All lines in the records below that hold "Дніпропетровщині" are to be shown.

◆ Dataset entries:

==============================

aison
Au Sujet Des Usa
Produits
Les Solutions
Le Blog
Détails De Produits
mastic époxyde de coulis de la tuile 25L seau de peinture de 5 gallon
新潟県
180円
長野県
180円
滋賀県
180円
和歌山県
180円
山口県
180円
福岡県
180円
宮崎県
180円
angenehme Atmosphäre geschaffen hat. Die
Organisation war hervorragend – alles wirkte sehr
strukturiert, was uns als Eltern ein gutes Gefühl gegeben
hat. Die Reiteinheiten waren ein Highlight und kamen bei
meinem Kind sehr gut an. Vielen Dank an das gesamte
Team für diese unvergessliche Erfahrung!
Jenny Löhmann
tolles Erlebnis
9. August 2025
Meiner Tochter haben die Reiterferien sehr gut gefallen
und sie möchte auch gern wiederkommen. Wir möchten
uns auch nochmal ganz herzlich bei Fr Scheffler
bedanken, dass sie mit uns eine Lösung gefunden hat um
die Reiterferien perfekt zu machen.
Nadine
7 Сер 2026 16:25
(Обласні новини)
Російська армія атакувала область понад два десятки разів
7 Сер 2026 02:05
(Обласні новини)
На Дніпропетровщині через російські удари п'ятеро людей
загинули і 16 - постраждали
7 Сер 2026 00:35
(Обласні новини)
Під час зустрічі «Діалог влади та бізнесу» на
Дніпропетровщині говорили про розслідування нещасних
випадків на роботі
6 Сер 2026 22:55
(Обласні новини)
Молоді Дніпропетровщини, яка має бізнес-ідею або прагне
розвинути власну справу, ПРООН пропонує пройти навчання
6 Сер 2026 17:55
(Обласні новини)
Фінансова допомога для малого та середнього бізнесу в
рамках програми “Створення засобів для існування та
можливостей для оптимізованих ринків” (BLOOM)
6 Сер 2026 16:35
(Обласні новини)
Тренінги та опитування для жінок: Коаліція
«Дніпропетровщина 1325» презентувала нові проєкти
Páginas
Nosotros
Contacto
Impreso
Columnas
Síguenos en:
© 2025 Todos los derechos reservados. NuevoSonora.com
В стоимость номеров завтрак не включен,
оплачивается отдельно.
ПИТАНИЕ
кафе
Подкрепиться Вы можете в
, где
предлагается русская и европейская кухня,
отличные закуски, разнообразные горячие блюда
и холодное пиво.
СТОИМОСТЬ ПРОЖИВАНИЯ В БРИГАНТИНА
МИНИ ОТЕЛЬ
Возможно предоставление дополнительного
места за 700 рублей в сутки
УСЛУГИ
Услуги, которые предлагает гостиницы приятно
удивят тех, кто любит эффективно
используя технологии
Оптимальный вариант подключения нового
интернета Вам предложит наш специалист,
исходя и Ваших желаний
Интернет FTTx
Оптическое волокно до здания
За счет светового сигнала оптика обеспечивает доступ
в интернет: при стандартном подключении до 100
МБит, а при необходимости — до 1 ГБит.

==============================

◆ Exercise solution:
На Дніпропетровщині через російські удари п'ятеро людей
Дніпропетровщині говорили про розслідування нещасних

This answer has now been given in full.